The plot of means and confidence intervals of \(\beta _{1}\) and \(\beta _{2}\) from the first 100 simulations. The model of interest is \(Y = X + X^2 + \epsilon \), where \(X \sim \frac{1}{2}N(1.125, 0.234) + \frac{1}{2}N(2.875, 0.234)\). The missingness mechanism is MARright and the imputation approach is SMC-FCS. The imputations seem to primarily overestimate the true parameter estimate of \(\beta _{1}\) in (a) and underestimate the true parameter estimate of \(\beta _{2}\) in (b)

We investigated if the biases of SMC-FCS were caused by Monte Carlo error. Figures 2a, b demonstrate that the bias is due to simulation error. The estimates for \(\beta _{1}\) and \(\beta _{2}\) show primarily overestimation and underestimation, respectively.
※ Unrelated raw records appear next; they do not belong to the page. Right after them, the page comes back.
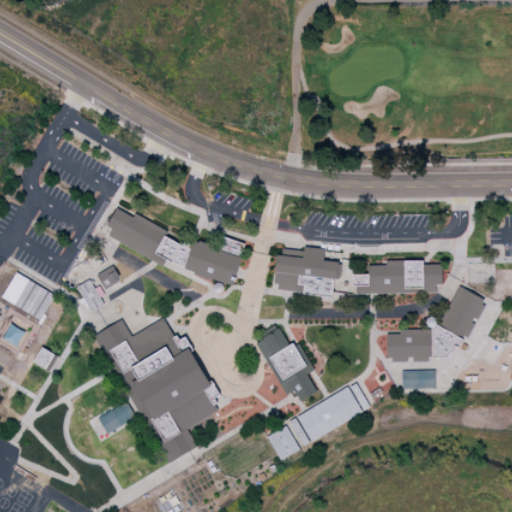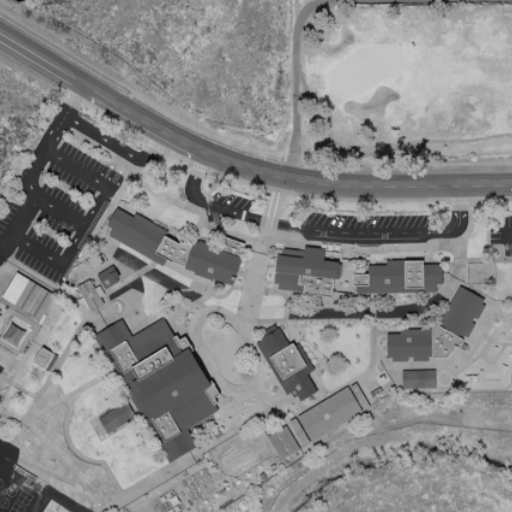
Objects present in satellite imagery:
road: (296, 52)
road: (41, 59)
park: (411, 74)
road: (62, 116)
road: (141, 120)
road: (116, 145)
road: (220, 158)
road: (401, 164)
road: (373, 183)
road: (282, 191)
road: (273, 198)
road: (86, 220)
road: (321, 230)
parking lot: (502, 234)
road: (507, 234)
road: (6, 244)
building: (176, 248)
building: (177, 249)
road: (36, 250)
road: (458, 262)
road: (138, 265)
building: (305, 273)
building: (306, 273)
road: (256, 274)
building: (108, 277)
building: (399, 278)
building: (399, 278)
building: (89, 295)
building: (27, 296)
building: (27, 296)
road: (216, 306)
road: (196, 309)
road: (247, 312)
road: (271, 313)
road: (365, 313)
building: (462, 313)
road: (78, 329)
building: (437, 330)
building: (13, 335)
building: (409, 345)
building: (286, 362)
building: (286, 363)
building: (417, 378)
building: (418, 379)
building: (160, 380)
building: (160, 382)
road: (68, 395)
road: (269, 405)
building: (330, 413)
building: (328, 414)
building: (115, 417)
building: (116, 417)
building: (287, 440)
building: (282, 442)
road: (200, 449)
road: (80, 455)
road: (72, 473)
park: (23, 497)
park: (15, 508)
This implies that, when applying SMC-FCS, the explicit specification of the distribution of the incomplete variable with the quadratic effect may need careful consideration.

4 Conclusion

We evaluate the performance of four imputation approaches for incomplete data problems where the model of scientific interest contains squared terms. We improve the performance of the polynomial combination method by incorporating a data augmentation step, thus realizing more plausible imputations when the missingness covariate relates almost exclusively to one arm of the quadratic curve.

In our simulation studies, although ITT preserves the quadratic relations, it gives biased estimates under almost all combinations of experimental factors. Oppositely, TTI provides unbiased estimates in some cases but fails to keep the quadratic relations in the imputed data. With normally distributed predictors and right-tailed missingness mechanisms, the performance of SMC-FCS is superior to that of MPC, with coverages closer to the nominal level. However, when the normality assumption is violated, the polynomial combination yields less biased estimates. Overall, both the SMC-FCS and polynomial combination methods produce plausible imputations of squared terms and outperform TTI and ITT. Differences between the approaches only become apparent under intense MARtail and MARright scenarios in simulation. However, these two mechanisms are more extreme than we are likely to see in practice since there is a strong relationship between the outcome Y and the probability of the variable X being unobserved in the tail. All in all, when differences in performance are found, such differences are small, and it may be challenging to interpret them as meaningful. This means that, in practice, the choice for an imputation approach could largely be a choice of preference.

If there is a solid, well-known scientific model, we highly recommend using SMC-FCS to sharpen results. The substantive model would then be correctly specified, ensuring that the distribution from which imputations are generated is compatible. SMC-FCS is a reliable model-based method to impute predictors with quadratic effects. It is theoretically well-grounded, and procedures are available for substantive models based on standard regression, discrete outcomes and proportional hazards van Buuren (2018). However, with an increasing number of variables in the dataset, it becomes increasingly challenging to infer the correct substantive model based on the incomplete data a priori. The strategy of applying SMC-FCS in practice is performing model selection once imputed datasets are generated to ensure the accuracy of substantive model specification, which is not a trivial process (Bartlett et al. 2015). Usually, the substantive model is specified according to prior studies or assumptions.

In contrast, we advise using the polynomial combination approach when the scientific model is less specific or when modeling efforts are challenging. It is proven to be a valid data-driven imputation method that is flexible in applying because we only need to specify the quadratic term. This makes it straightforward to implement in any imputation effort. The polynomial combination method is based on predictive mean matching, and the performance of imputation procedures involving PMM are proven to work well in a wide range of research problems (Vink et al. 2015; Rubin 1986; Little 1988). Therefore, we expect that the polynomial combination approach could be of great practical importance in incomplete data analyses with squared terms.